BRASÍLIA (Reuters) - O Banco Central manteve a taxa básica de juros do país em 14,25 por cento ao ano, mas jogou a toalha em relação à convergência da inflação para o centro da meta em 2016, adiando o objetivo para 2017, em meio ao cenário de indefinições fiscais e turbulências políticas no país.

Em comunicado após a reunião do Comitê de Política Monetária (Copom), o BC informou que a política monetária se manterá vigilante, o que visto por economistas como uma indicação de que os juros poderão subir, caso o cenário se deteriore.

"O Comitê entende que a manutenção desse patamar da taxa básica de juros, por período suficientemente prolongado, é necessária para a convergência da inflação para a meta no horizonte relevante da política monetária", disse o Copom, acrescentando que "a política monetária se manterá vigilante para a consecução desse objetivo", trouxe o comunicado da decisão unânime e amplamente esperada pelo mercado.

O BC vinha reforçando o objetivo de levar a inflação para o centro da meta --de 4,5 por cento, com margem de dois pontos percentuais para mais ou menos-- no final de 2016, apesar da escalada do dólar, fiando-se principalmente na contribuição da fraqueza econômica para o arrefecimento dos preços domésticos.

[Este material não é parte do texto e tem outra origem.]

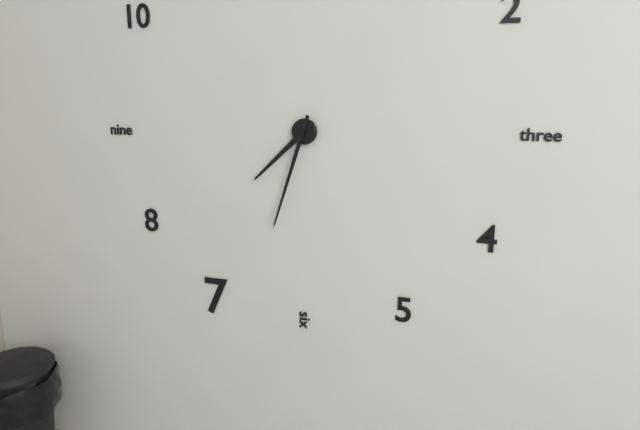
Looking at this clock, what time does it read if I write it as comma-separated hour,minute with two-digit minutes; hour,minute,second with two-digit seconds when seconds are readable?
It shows 7,33
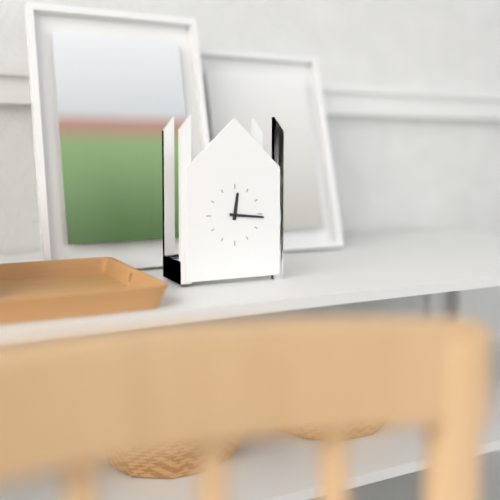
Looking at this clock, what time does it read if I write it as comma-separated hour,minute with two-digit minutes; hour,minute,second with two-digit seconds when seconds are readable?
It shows 12,16
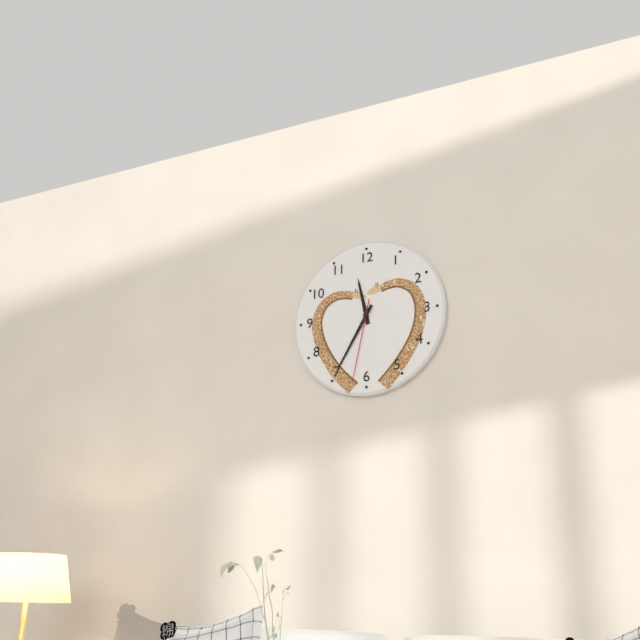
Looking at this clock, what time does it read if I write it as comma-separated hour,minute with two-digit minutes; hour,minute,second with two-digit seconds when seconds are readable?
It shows 11,35,32
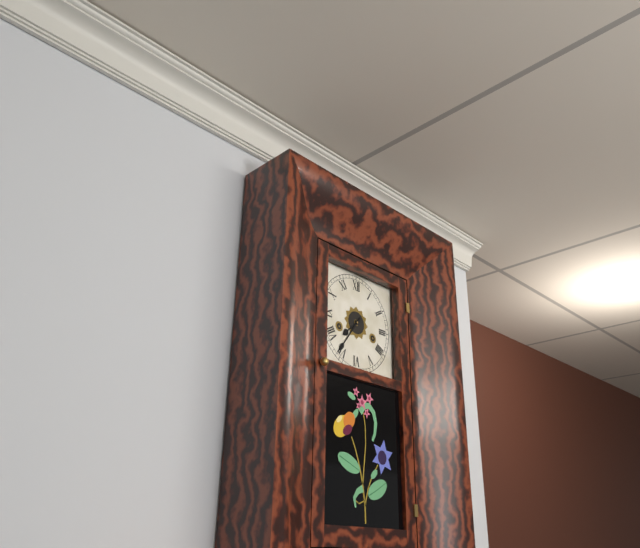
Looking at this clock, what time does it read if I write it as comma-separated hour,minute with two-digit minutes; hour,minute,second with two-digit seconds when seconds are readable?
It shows 7,36
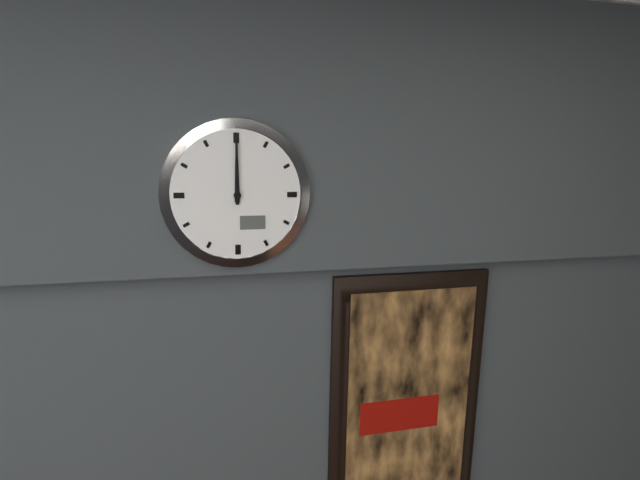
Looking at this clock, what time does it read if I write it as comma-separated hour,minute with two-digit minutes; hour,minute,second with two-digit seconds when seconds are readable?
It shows 12,00
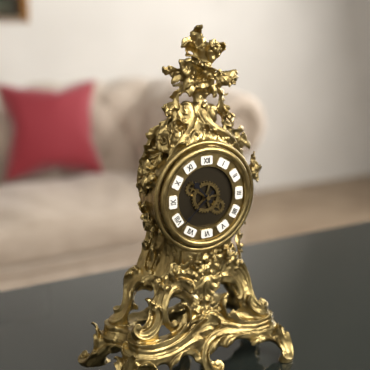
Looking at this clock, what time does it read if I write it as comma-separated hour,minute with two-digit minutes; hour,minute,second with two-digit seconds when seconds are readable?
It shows 10,38
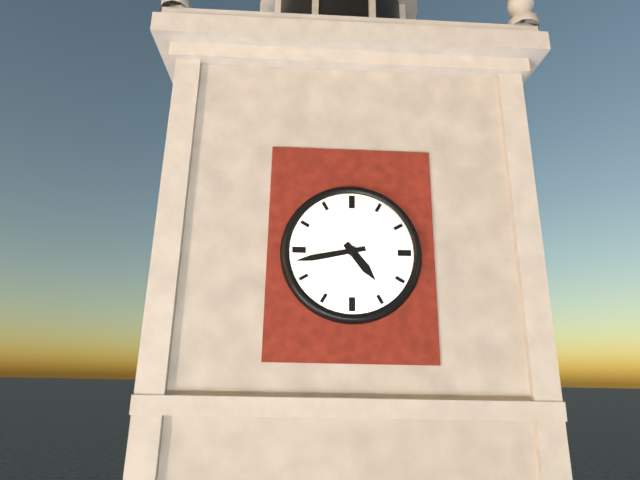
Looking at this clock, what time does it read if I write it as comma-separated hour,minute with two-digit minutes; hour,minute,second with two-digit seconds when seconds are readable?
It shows 4,43
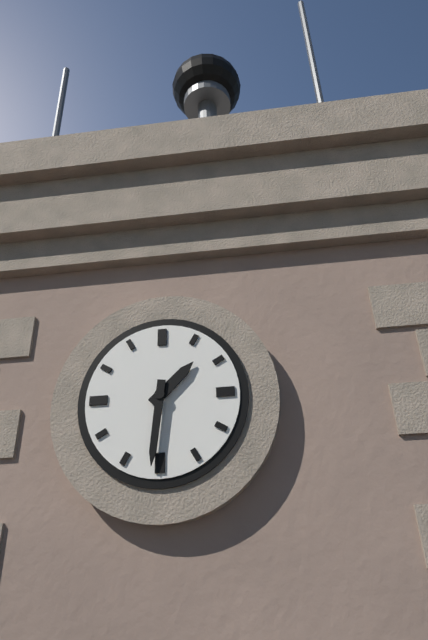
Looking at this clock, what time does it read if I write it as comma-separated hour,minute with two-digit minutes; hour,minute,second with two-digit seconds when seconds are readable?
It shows 1,31
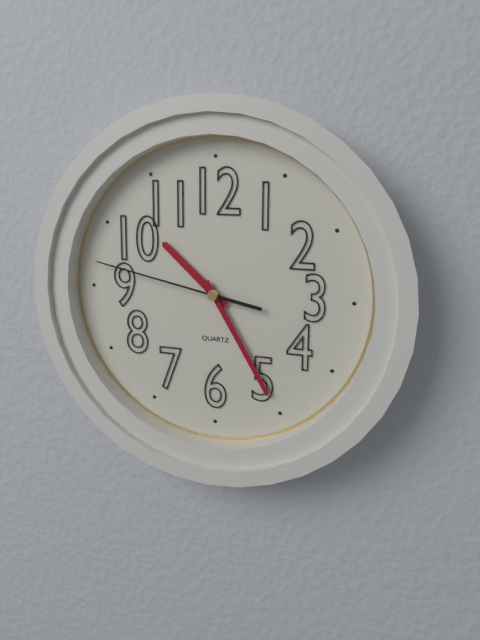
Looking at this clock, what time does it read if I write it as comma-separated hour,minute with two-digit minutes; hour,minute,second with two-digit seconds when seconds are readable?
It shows 10,25,47
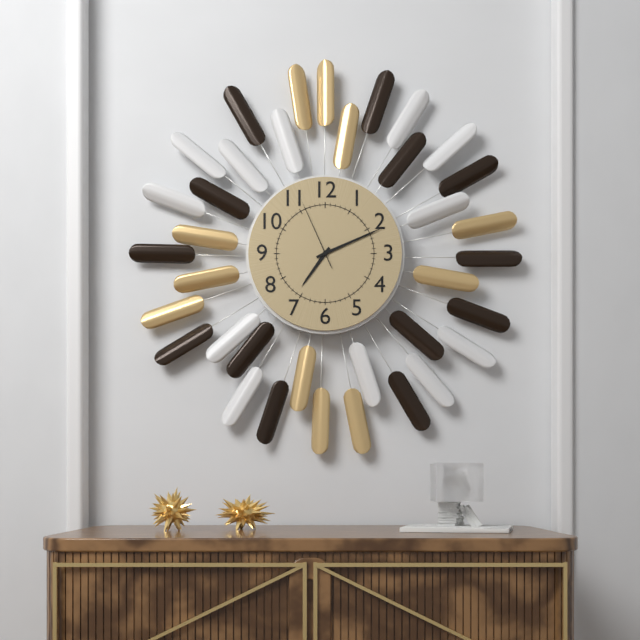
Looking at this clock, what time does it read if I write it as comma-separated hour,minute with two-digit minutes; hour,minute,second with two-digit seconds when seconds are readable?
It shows 7,11,56
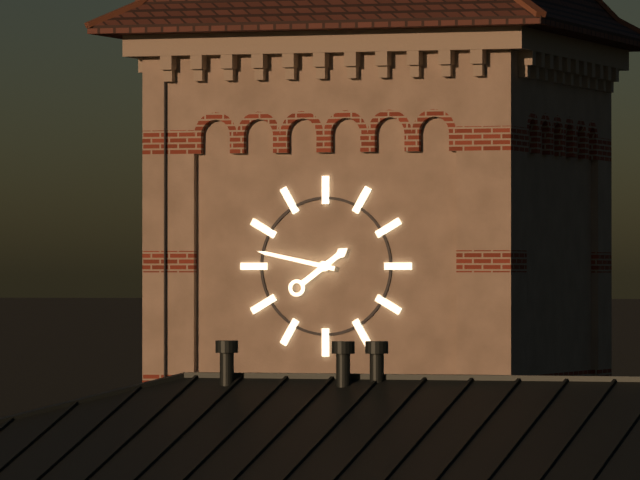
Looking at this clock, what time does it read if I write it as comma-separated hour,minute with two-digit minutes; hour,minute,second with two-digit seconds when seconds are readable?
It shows 1,47
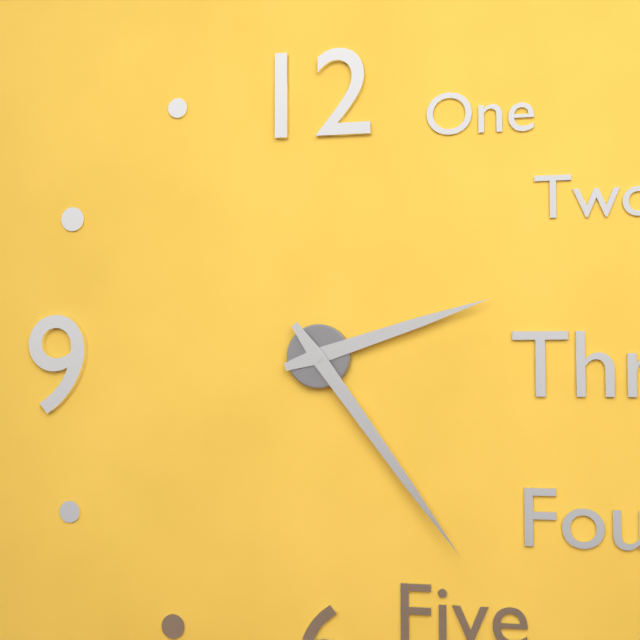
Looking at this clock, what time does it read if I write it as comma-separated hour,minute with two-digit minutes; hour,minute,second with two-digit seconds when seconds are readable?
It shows 2,24
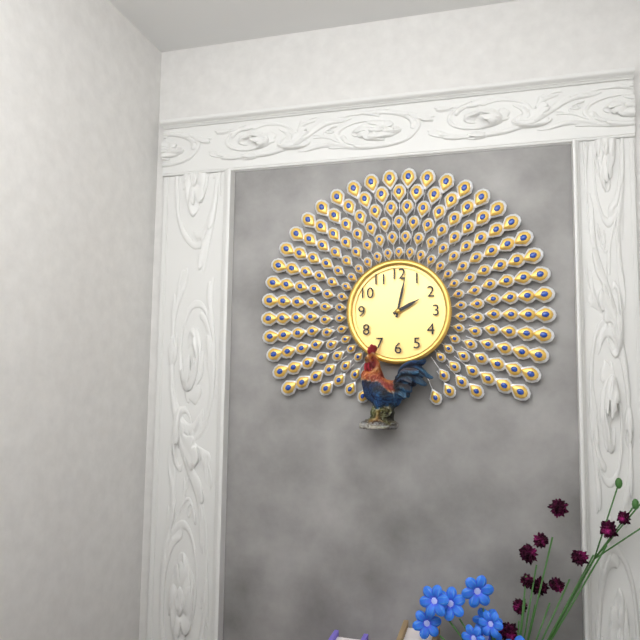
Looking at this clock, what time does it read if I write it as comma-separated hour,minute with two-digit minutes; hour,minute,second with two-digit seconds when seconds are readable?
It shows 2,02
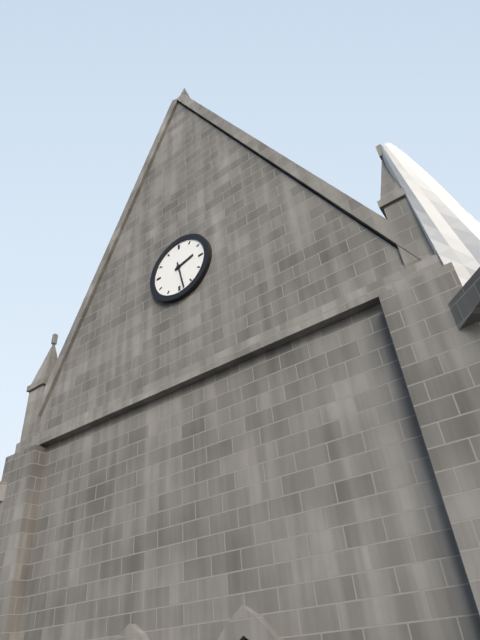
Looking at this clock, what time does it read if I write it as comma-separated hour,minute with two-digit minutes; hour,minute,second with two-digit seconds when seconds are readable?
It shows 2,28
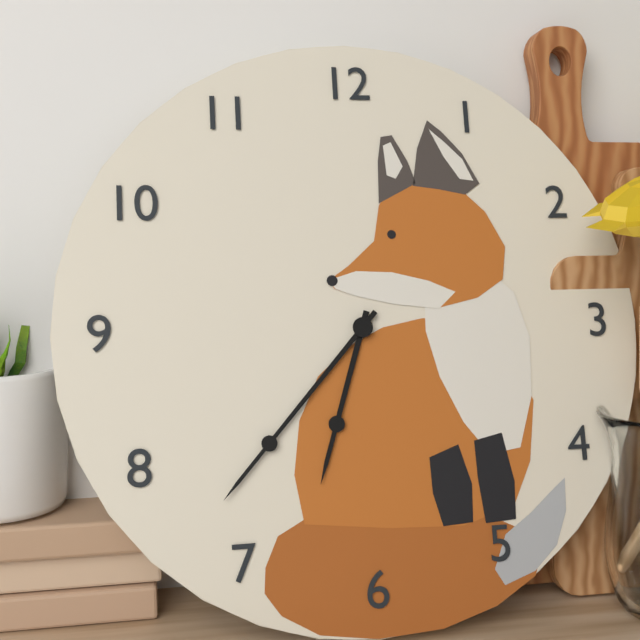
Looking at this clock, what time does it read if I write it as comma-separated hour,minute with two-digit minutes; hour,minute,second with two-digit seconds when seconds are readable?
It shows 6,37
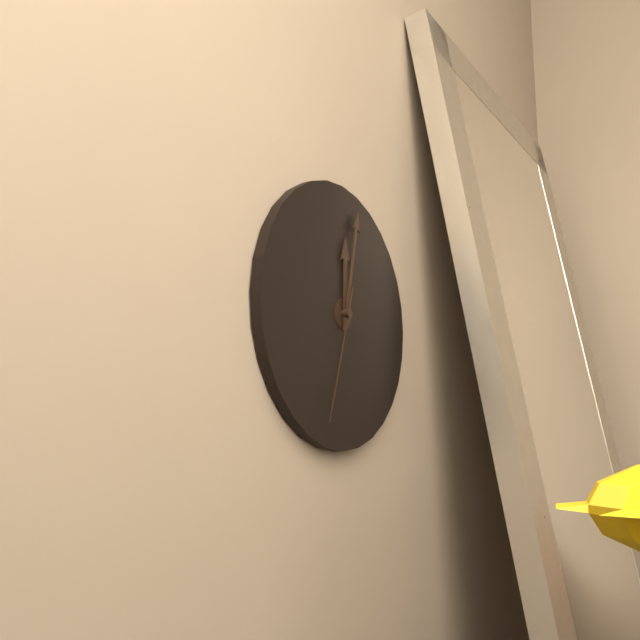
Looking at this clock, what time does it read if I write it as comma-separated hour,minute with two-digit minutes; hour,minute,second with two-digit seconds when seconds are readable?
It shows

"O Copom agora está mirando a convergência para a meta no horizonte relevante da política monetária, o que significa, tradicionalmente, dois anos à frente (por exemplo, 4º trimestre de 2017)", afirmou o diretor de pesquisa econômica para América Latina do Goldman Sachs, Alberto Ramos, em nota.

Na visão do economista-chefe do banco J.Safra e ex-secretário do Tesouro Nacional, Carlos Kawall, o BC agiu certo ao mudar sua perspectiva, mantendo ao mesmo tempo a porta aberta para subir os juros ao agregar no comunicado a frase de que a política monetária vai ser vigilante.

"Com uma economia que vai cair 3 por cento ou mais esse ano e cerca de 2 por cento ou mais no ano que vem, produzir uma contração ainda maior pra gerar convergência a ferro e fogo num momento em que o grande problema não é a taxa de juros, é fiscal, seria um erro", disse Kawall.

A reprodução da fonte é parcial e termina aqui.